- _Exercise details_
Reproduce each of the following lines exactly as given, omitting the picture placeholders.

- _Data for processing_
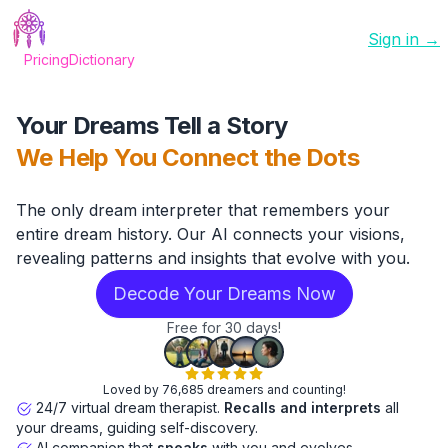
Sign in →
Pricing
Dictionary
Your Dreams Tell a Story
We Help You Connect the Dots
The only dream interpreter that remembers your
entire dream history. Our AI connects your visions,
revealing patterns and insights that evolve with you.
Decode Your Dreams Now
Free for 30 days!
Loved by 76,685 dreamers and counting!
24/7 virtual dream therapist.
Recalls and interprets
all
your dreams, guiding self-discovery.
AI companion that
speaks
with you and evolves.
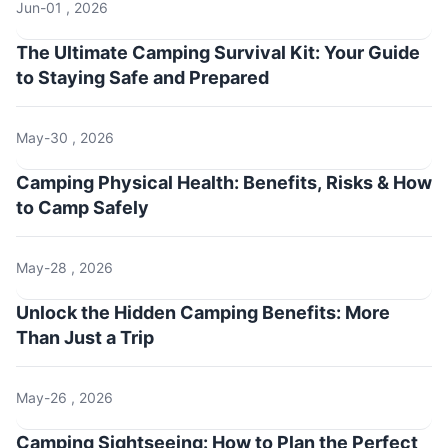
Jun-01 , 2026
The Ultimate Camping Survival Kit: Your Guide
to Staying Safe and Prepared
May-30 , 2026
Camping Physical Health: Benefits, Risks & How
to Camp Safely
May-28 , 2026
Unlock the Hidden Camping Benefits: More
Than Just a Trip
May-26 , 2026
Camping Sightseeing: How to Plan the Perfect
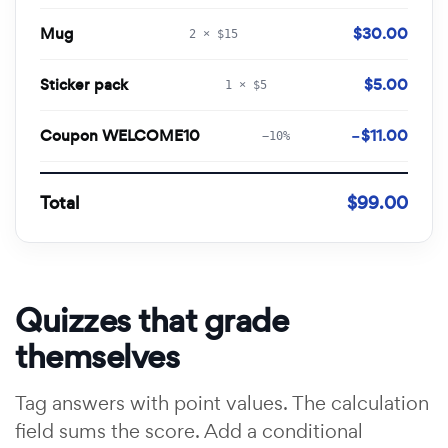
Mug
$30.00
2 × $15
Sticker pack
$5.00
1 × $5
Coupon WELCOME10
−$11.00
−10%
Total
$99.00
Quizzes that grade
themselves
Tag answers with point values. The calculation
field sums the score. Add a conditional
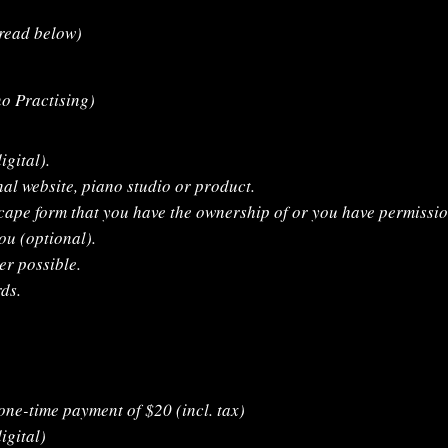
(read below)
no Practising)
igital).
nal website, piano studio or product.
cape form that you have the ownership of or you have permissio
ou (optional).
r possible.
ds.
 one-time payment of $20 (incl. tax)
igital)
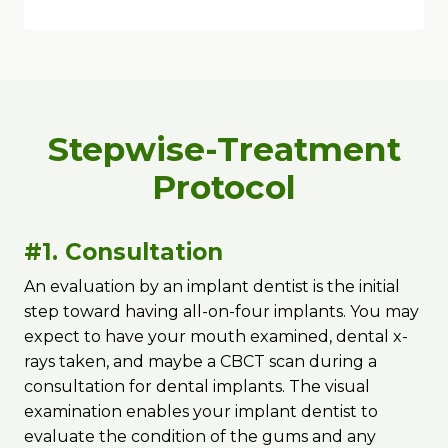
Stepwise-Treatment
Protocol
#1. Consultation
An evaluation by an implant dentist is the initial
step toward having all-on-four implants. You may
expect to have your mouth examined, dental x-
rays taken, and maybe a CBCT scan during a
consultation for dental implants. The visual
examination enables your implant dentist to
evaluate the condition of the gums and any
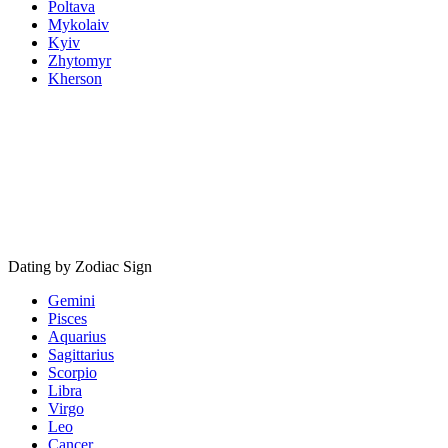
Poltava
Mykolaiv
Kyiv
Zhytomyr
Kherson
Dating by Zodiac Sign
Gemini
Pisces
Aquarius
Sagittarius
Scorpio
Libra
Virgo
Leo
Cancer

- _Response to this exercise_
Sign in →
Pricing
Dictionary
Your Dreams Tell a Story
We Help You Connect the Dots
The only dream interpreter that remembers your
entire dream history. Our AI connects your visions,
revealing patterns and insights that evolve with you.
Decode Your Dreams Now
Free for 30 days!
Loved by 76,685 dreamers and counting!
24/7 virtual dream therapist.
Recalls and interprets
all
your dreams, guiding self-discovery.
AI companion that
speaks
with you and evolves.
Jun-01 , 2026
The Ultimate Camping Survival Kit: Your Guide
to Staying Safe and Prepared
May-30 , 2026
Camping Physical Health: Benefits, Risks & How
to Camp Safely
May-28 , 2026
Unlock the Hidden Camping Benefits: More
Than Just a Trip
May-26 , 2026
Camping Sightseeing: How to Plan the Perfect
Mug
$30.00
2 × $15
Sticker pack
$5.00
1 × $5
Coupon WELCOME10
−$11.00
−10%
Total
$99.00
Quizzes that grade
themselves
Tag answers with point values. The calculation
field sums the score. Add a conditional
(read below)
no Practising)
igital).
nal website, piano studio or product.
cape form that you have the ownership of or you have permissio
ou (optional).
r possible.
ds.
 one-time payment of $20 (incl. tax)
igital)
Stepwise-Treatment
Protocol
#1. Consultation
An evaluation by an implant dentist is the initial
step toward having all-on-four implants. You may
expect to have your mouth examined, dental x-
rays taken, and maybe a CBCT scan during a
consultation for dental implants. The visual
examination enables your implant dentist to
evaluate the condition of the gums and any
Poltava
Mykolaiv
Kyiv
Zhytomyr
Kherson
Dating by Zodiac Sign
Gemini
Pisces
Aquarius
Sagittarius
Scorpio
Libra
Virgo
Leo
Cancer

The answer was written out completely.